* [Work instructions] Drop every image and restate the entries below word for word.

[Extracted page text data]
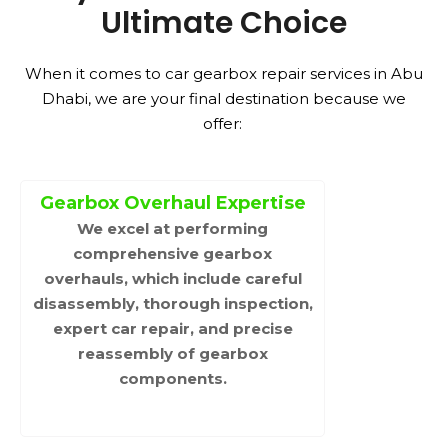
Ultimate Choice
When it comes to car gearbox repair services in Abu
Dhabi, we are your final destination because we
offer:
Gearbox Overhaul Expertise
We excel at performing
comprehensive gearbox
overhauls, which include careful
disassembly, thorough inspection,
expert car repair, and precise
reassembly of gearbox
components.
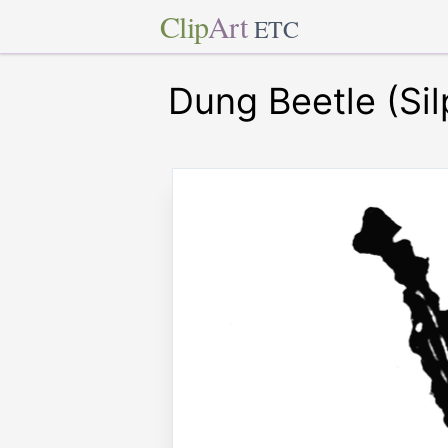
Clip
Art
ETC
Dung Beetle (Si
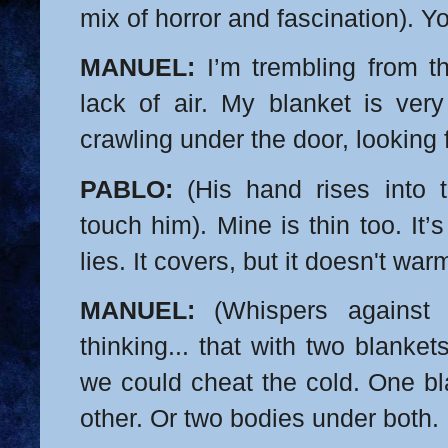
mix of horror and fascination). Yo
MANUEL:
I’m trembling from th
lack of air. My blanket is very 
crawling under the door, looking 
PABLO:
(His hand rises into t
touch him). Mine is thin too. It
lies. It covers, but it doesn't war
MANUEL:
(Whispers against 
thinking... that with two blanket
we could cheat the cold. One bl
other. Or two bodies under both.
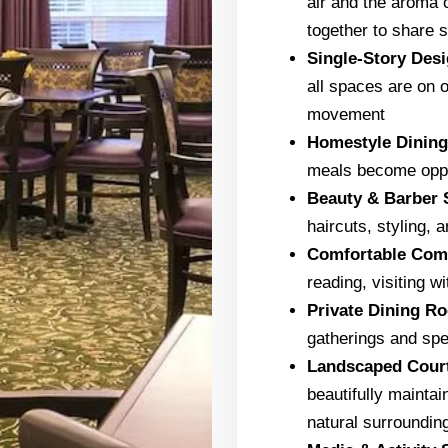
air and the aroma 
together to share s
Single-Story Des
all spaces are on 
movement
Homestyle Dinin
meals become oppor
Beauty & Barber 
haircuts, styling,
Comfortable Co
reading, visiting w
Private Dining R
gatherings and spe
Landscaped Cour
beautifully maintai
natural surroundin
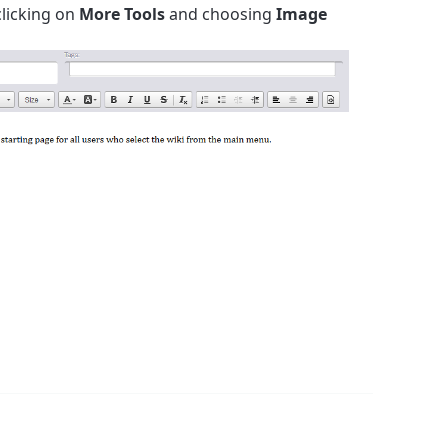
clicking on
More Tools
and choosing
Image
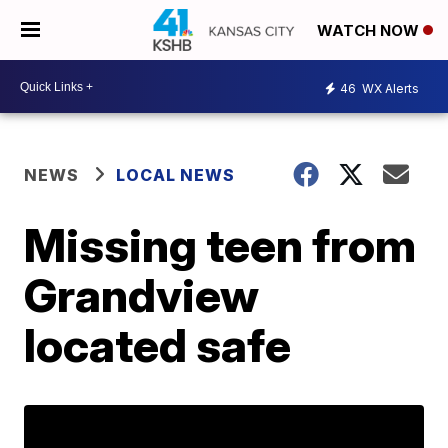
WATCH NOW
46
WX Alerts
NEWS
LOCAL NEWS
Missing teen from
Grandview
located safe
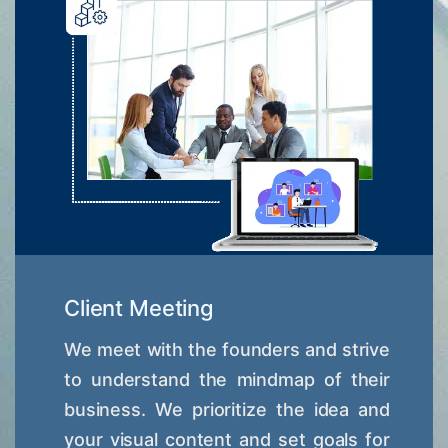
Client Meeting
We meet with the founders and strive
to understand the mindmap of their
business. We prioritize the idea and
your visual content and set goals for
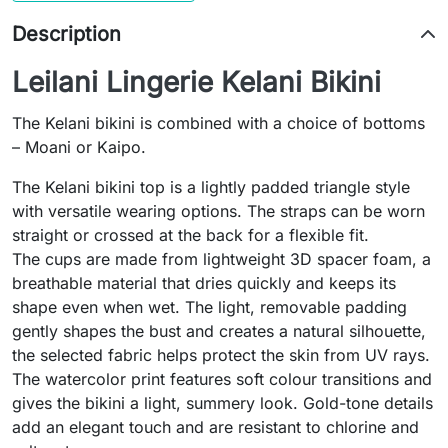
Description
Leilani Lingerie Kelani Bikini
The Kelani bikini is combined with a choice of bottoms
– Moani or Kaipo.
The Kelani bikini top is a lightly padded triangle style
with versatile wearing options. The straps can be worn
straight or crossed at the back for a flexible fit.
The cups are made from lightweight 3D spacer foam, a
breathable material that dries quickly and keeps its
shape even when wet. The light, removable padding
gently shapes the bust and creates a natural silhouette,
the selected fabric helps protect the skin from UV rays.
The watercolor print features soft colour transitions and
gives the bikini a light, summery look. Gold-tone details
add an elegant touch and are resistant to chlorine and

* [Result below]
Ultimate Choice
When it comes to car gearbox repair services in Abu
Dhabi, we are your final destination because we
offer:
Gearbox Overhaul Expertise
We excel at performing
comprehensive gearbox
overhauls, which include careful
disassembly, thorough inspection,
expert car repair, and precise
reassembly of gearbox
components.
Clip
Art
ETC
Dung Beetle (Si
mix of horror and fascination). Yo
MANUEL:
I’m trembling from th
lack of air. My blanket is very 
crawling under the door, looking 
PABLO:
(His hand rises into t
touch him). Mine is thin too. It
lies. It covers, but it doesn't war
MANUEL:
(Whispers against 
thinking... that with two blanket
we could cheat the cold. One bl
other. Or two bodies under both.
air and the aroma 
together to share s
Single-Story Des
all spaces are on 
movement
Homestyle Dinin
meals become oppor
Beauty & Barber 
haircuts, styling,
Comfortable Co
reading, visiting w
Private Dining R
gatherings and spe
Landscaped Cour
beautifully maintai
natural surroundin
clicking on
More Tools
and choosing
Image
WATCH NOW
46
WX Alerts
NEWS
LOCAL NEWS
Missing teen from
Grandview
located safe
Client Meeting
We meet with the founders and strive
to understand the mindmap of their
business. We prioritize the idea and
your visual content and set goals for
Description
Leilani Lingerie Kelani Bikini
The Kelani bikini is combined with a choice of bottoms
– Moani or Kaipo.
The Kelani bikini top is a lightly padded triangle style
with versatile wearing options. The straps can be worn
straight or crossed at the back for a flexible fit.
The cups are made from lightweight 3D spacer foam, a
breathable material that dries quickly and keeps its
shape even when wet. The light, removable padding
gently shapes the bust and creates a natural silhouette,
the selected fabric helps protect the skin from UV rays.
The watercolor print features soft colour transitions and
gives the bikini a light, summery look. Gold-tone details
add an elegant touch and are resistant to chlorine and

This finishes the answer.